# Source records start
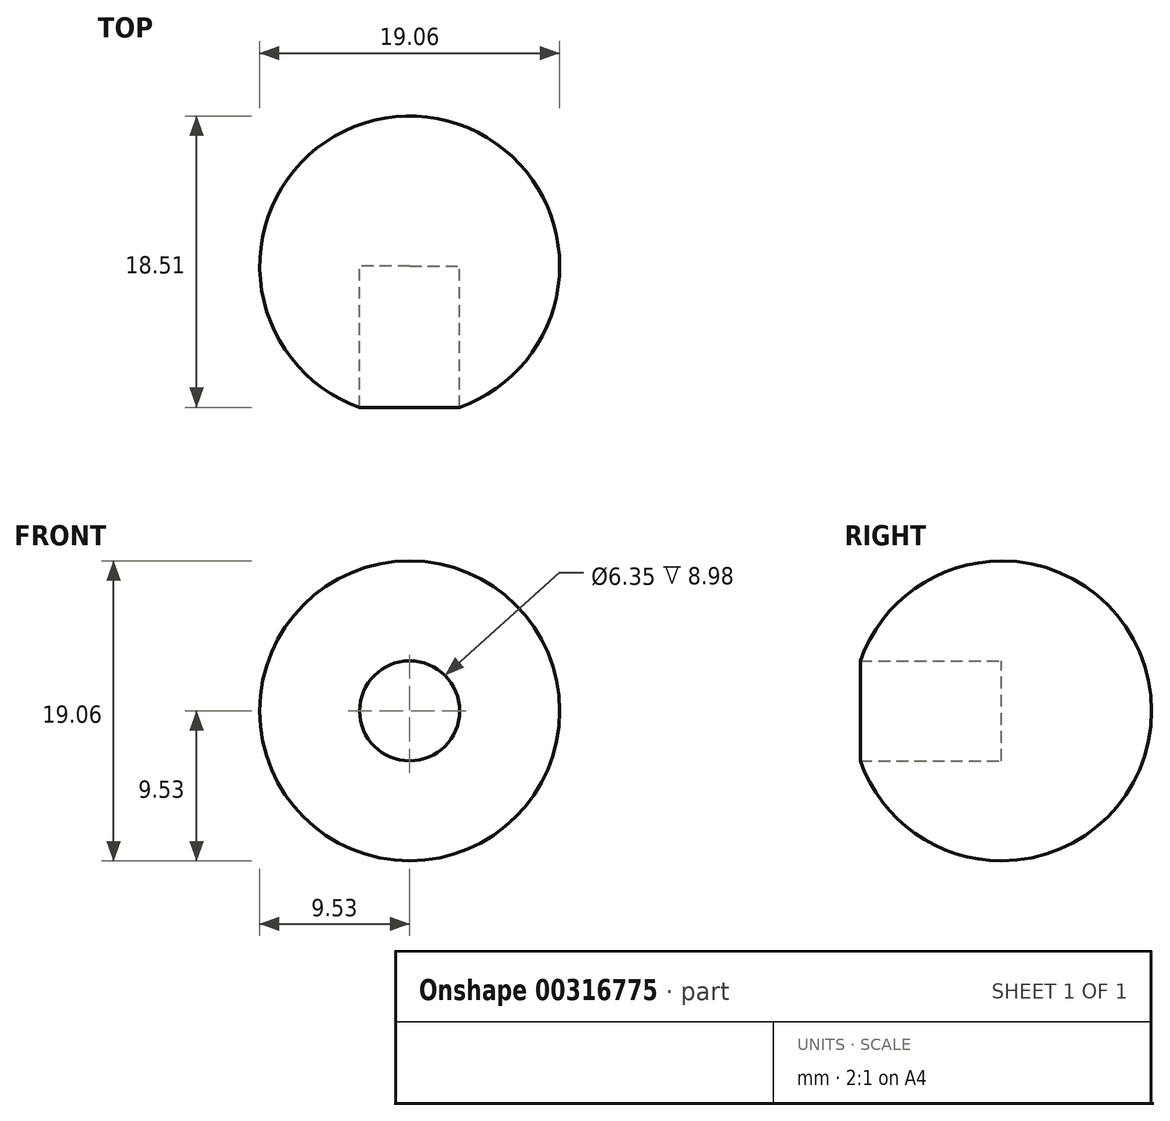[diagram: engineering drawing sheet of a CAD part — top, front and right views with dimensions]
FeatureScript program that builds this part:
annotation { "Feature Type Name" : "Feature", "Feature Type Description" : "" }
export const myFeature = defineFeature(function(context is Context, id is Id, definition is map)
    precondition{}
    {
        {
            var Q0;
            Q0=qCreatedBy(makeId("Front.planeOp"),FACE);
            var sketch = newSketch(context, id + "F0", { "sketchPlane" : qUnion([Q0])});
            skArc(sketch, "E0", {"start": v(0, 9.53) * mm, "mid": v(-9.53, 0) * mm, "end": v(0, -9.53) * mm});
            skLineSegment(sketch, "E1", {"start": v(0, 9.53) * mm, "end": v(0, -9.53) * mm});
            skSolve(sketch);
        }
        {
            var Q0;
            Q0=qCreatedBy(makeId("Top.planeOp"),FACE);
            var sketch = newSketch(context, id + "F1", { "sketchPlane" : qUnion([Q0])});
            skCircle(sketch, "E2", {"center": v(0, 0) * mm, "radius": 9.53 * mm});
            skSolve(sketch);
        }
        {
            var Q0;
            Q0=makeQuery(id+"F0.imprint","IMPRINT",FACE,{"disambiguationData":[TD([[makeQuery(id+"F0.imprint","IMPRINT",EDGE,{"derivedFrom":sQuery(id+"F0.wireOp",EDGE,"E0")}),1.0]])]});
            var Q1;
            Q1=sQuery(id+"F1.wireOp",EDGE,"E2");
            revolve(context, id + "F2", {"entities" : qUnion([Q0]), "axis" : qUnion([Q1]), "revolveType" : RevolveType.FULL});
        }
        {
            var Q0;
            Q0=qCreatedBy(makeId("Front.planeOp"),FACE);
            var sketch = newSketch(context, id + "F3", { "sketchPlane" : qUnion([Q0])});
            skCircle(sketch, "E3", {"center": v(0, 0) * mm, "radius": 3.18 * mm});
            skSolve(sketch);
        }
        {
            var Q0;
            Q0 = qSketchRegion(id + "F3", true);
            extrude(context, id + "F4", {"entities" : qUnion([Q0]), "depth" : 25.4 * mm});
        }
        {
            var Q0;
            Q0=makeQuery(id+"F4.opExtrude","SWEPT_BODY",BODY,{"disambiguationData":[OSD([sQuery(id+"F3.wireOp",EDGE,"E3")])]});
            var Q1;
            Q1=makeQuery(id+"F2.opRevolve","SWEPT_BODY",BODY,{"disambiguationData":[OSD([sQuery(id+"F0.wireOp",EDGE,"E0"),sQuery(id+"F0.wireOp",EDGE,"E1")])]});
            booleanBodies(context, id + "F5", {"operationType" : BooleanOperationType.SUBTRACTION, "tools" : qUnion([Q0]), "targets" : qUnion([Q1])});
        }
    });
# Source records end
# Source records start
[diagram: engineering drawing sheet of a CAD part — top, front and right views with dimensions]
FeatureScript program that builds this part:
# Source records end
Return each line from the rows above that contains the string "BODY".

Exercise output:
            Q0=makeQuery(id+"F4.opExtrude","SWEPT_BODY",BODY,{"disambiguationData":[OSD([sQuery(id+"F3.wireOp",EDGE,"E3")])]});
            Q1=makeQuery(id+"F2.opRevolve","SWEPT_BODY",BODY,{"disambiguationData":[OSD([sQuery(id+"F0.wireOp",EDGE,"E0"),sQuery(id+"F0.wireOp",EDGE,"E1")])]});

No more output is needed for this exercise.